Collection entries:
((

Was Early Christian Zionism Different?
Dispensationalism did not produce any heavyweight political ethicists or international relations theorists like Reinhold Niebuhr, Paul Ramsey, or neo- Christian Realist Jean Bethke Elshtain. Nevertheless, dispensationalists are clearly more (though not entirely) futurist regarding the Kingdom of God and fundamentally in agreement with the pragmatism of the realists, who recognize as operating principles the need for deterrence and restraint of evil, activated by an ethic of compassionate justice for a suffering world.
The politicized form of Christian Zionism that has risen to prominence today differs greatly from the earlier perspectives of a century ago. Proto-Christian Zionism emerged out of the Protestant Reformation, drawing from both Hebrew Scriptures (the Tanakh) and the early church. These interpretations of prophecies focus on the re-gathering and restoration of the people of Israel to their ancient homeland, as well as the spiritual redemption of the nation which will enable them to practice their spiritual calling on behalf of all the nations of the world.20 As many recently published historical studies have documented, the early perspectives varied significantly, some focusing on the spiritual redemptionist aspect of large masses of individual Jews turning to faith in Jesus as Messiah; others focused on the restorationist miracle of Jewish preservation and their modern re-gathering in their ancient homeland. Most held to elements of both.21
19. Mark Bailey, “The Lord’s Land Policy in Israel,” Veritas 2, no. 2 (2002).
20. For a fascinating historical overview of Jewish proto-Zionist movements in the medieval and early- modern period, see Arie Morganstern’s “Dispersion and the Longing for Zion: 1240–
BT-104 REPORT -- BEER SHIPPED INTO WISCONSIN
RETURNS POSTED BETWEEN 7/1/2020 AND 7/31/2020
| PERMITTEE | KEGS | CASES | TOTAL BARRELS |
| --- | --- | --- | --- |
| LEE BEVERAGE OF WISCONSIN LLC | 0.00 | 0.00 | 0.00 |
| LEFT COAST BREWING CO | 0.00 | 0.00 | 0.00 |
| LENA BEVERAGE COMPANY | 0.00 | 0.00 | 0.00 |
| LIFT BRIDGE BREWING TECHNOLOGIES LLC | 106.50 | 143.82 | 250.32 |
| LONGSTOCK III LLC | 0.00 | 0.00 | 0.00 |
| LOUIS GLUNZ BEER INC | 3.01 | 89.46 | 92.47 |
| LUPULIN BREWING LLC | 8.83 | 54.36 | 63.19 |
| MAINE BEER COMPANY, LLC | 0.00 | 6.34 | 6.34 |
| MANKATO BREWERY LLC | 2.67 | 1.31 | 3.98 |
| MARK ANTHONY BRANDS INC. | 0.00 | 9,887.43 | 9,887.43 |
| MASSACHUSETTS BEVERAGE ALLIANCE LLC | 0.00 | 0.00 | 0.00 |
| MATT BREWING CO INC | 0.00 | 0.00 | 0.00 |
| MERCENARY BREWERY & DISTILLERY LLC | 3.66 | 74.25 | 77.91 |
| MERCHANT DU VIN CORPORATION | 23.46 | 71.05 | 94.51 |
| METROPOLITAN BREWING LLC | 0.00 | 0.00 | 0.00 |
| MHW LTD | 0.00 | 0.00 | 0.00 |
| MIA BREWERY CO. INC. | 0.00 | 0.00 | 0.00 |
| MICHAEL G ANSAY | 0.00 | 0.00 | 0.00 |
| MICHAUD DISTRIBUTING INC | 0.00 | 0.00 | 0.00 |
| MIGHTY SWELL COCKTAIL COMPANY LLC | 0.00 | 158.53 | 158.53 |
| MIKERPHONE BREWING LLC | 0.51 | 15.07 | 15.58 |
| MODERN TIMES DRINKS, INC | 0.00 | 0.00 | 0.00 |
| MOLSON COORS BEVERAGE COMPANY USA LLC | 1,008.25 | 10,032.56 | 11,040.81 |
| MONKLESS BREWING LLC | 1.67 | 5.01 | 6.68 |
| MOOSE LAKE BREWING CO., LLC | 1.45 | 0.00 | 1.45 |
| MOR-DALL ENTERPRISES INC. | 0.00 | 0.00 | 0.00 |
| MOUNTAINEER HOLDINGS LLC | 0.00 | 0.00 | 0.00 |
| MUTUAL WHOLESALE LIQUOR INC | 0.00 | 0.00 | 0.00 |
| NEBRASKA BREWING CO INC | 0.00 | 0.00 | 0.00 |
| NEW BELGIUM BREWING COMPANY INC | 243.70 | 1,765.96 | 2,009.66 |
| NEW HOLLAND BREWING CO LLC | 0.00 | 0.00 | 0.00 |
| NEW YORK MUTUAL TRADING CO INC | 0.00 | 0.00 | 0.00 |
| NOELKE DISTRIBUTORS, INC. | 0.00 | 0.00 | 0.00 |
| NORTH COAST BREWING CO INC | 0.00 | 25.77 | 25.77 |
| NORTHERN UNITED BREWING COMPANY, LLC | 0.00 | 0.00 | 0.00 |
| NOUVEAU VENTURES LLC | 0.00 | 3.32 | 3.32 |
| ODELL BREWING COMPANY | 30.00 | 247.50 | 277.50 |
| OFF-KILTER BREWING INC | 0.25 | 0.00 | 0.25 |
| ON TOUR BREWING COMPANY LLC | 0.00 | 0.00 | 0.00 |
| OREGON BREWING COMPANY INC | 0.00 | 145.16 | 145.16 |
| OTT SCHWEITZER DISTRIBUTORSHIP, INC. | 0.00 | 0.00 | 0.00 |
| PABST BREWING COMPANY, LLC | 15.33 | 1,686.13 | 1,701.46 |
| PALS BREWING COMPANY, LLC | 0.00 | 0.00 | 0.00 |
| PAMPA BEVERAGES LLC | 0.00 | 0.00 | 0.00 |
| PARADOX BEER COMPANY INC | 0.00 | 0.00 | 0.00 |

))

WHAT YOU SHOULD DO:
Return all lines in the data that include the word "MUTUAL".

EXERCISE OUTPUT:
| MUTUAL WHOLESALE LIQUOR INC | 0.00 | 0.00 | 0.00 |
| NEW YORK MUTUAL TRADING CO INC | 0.00 | 0.00 | 0.00 |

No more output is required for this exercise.